Working data:
[Start of Attachment]

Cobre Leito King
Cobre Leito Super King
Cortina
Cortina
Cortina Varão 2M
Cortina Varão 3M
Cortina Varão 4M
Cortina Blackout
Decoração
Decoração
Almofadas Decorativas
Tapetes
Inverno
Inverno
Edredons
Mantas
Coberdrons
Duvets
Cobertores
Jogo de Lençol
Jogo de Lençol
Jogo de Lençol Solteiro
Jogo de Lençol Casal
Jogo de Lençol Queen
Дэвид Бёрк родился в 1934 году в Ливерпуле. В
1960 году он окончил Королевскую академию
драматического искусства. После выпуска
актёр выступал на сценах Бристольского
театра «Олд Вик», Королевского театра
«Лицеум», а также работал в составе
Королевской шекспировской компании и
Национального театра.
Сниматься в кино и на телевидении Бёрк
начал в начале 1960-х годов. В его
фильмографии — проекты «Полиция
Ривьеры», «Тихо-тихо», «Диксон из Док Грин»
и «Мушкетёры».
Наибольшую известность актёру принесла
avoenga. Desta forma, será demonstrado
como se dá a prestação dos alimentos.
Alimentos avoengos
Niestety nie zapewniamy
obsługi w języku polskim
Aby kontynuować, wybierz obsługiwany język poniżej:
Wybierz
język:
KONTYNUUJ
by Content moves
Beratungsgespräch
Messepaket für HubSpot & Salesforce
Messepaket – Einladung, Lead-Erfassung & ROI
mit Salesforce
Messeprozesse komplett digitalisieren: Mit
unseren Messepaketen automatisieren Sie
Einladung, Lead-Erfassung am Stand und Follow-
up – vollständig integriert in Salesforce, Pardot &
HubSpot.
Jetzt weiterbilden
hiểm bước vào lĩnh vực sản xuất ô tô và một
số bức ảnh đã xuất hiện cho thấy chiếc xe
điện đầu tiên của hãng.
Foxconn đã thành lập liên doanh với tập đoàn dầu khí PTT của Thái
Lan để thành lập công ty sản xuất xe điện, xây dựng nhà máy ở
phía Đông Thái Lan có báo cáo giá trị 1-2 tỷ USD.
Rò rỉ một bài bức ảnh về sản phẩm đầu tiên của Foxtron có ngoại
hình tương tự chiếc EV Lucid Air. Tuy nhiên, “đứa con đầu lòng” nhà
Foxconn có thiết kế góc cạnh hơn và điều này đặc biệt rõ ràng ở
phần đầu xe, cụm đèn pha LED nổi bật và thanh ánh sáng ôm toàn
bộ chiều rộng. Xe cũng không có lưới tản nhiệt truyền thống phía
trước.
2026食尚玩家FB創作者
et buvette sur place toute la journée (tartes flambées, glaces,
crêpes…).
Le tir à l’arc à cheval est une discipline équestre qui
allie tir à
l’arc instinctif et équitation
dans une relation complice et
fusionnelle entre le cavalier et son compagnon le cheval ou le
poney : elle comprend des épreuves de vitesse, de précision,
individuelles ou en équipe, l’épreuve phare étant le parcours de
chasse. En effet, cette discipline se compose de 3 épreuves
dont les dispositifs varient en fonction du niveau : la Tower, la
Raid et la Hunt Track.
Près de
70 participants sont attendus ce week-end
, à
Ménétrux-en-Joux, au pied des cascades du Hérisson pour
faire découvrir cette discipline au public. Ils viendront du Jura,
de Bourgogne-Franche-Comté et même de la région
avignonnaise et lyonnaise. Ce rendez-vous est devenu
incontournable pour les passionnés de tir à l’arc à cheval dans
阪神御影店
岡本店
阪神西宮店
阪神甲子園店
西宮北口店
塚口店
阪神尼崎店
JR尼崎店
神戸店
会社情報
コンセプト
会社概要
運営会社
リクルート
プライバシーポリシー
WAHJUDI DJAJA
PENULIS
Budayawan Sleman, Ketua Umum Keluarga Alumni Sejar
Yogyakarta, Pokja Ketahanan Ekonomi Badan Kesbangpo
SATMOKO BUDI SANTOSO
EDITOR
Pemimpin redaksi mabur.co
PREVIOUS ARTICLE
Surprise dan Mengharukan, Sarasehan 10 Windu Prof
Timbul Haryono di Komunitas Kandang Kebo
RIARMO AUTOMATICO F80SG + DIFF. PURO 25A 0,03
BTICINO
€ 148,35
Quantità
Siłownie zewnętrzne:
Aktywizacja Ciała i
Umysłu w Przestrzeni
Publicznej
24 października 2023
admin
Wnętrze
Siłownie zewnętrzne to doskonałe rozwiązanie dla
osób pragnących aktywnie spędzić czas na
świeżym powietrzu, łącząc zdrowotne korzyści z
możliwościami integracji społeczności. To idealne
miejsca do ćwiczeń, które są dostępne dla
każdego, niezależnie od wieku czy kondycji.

[End of Attachment]

Required work: Could you write out, exactly, each line of the data above from the one containing "Pemimpin redaksi mabur.co" through the last, including both?

Response to the task:
Pemimpin redaksi mabur.co
PREVIOUS ARTICLE
Surprise dan Mengharukan, Sarasehan 10 Windu Prof
Timbul Haryono di Komunitas Kandang Kebo
RIARMO AUTOMATICO F80SG + DIFF. PURO 25A 0,03
BTICINO
€ 148,35
Quantità
Siłownie zewnętrzne:
Aktywizacja Ciała i
Umysłu w Przestrzeni
Publicznej
24 października 2023
admin
Wnętrze
Siłownie zewnętrzne to doskonałe rozwiązanie dla
osób pragnących aktywnie spędzić czas na
świeżym powietrzu, łącząc zdrowotne korzyści z
możliwościami integracji społeczności. To idealne
miejsca do ćwiczeń, które są dostępne dla
każdego, niezależnie od wieku czy kondycji.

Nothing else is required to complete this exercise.